In the 1970s, my father introduced us to Alan Lakein’s book How to Get Control of Your Time and Your Life. Even as I write to you now, I wonder pleasantly whether a yellowed and faded copy still rests in my parent’s library.
The essence of Lakein’s processes involves planning, listing, and prioritizing. As I worked with those exercises developing near, mid-term, and long-term goals for my life, I never realized how strategic thinking and planning was bred in me at an early age, nor how much fruit it would bear in my professional life.
It was one among many lifetime gifts my father gave me.
Recently, as I was preparing to commit 7 to 10 hours a week to a goal in my already full schedule, I did an exercise consistent with the traditional time management processes I cut my teeth on. I created a weekly calendar color-coded by committed time, flexible time, and open time. (Do this yourself–it isn’t a task to delegate! If you are an MS Outlook user, you can create a blank weekly calendar with which to work.)

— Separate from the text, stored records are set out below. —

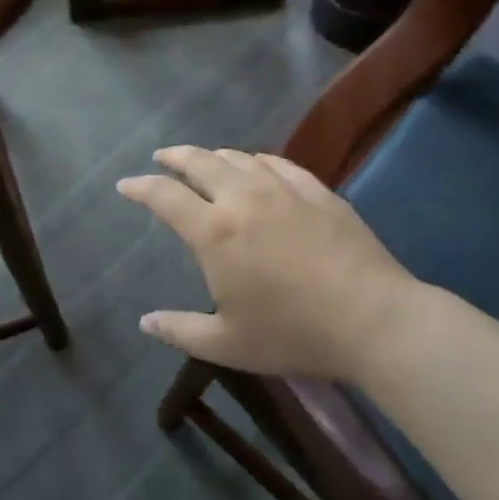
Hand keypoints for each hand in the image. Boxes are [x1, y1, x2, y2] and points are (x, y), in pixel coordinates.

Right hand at [117, 147, 422, 379]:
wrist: (372, 318)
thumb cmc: (293, 333)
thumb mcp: (228, 344)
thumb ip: (181, 331)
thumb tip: (146, 323)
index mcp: (215, 232)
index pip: (165, 197)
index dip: (140, 187)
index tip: (126, 184)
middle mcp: (243, 198)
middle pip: (200, 163)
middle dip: (175, 157)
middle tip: (162, 157)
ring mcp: (283, 189)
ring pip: (239, 158)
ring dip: (214, 155)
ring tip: (205, 160)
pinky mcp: (317, 191)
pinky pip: (278, 163)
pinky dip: (256, 160)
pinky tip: (256, 164)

In that simple visual artifact, I learned several things.
- I discovered a basic time management mistake–I had not accounted for the “small transitions” between major activities. Week after week, there was one time slot where things never quite flowed. The more focused I was, the more I got done but the more pressed and stressed I felt. Looking at the calendar, I saw why. In that 1.5-hour time slot, I had two hours of activities and failed to account for the transitions between them. I’ve coached leaders on similar behaviors and on helping change cultures to better fulfill commitments. Sometimes, it’s getting a handle on the “little transitions” that makes the critical difference between success and failure.
- With so much of my life about “doing,” the more important my “non-doing” time (meditation) becomes. I learned long ago that my meditation practice should not cause more stress than it relieves! It took many more years for me to be okay with a “mere” 20 minutes. A short meditation, I found, contributes to frequency and consistency whereas a daily hour-long meditation becomes a burden that won’t be sustained.
- Seeing the visual of my schedule was like strength training for my management skills. It helped me get rigorously selective. I challenged how I was choosing to invest my time. As a result, I became much more intentional. In fact, I am so clear that sometimes I have to catch myself, softening my “no” when someone has asked for time that I cannot easily offer or do not want to offer.
So, if you “don’t have time,” try my exercise. You may be able to find some. And if not, here’s to hoping the exercise helps you get rigorous about how you are managing that leadership and life investment.
And if you’ve mastered the essentials? Then consider further enriching them with other processes and philosophies such as David Allen’s Getting Things Done: The Art of Stress Free Productivity and Jim Loehr’s The Power of Full Engagement: Managing Energy Not Time is the Key to High Performance and Personal Renewal.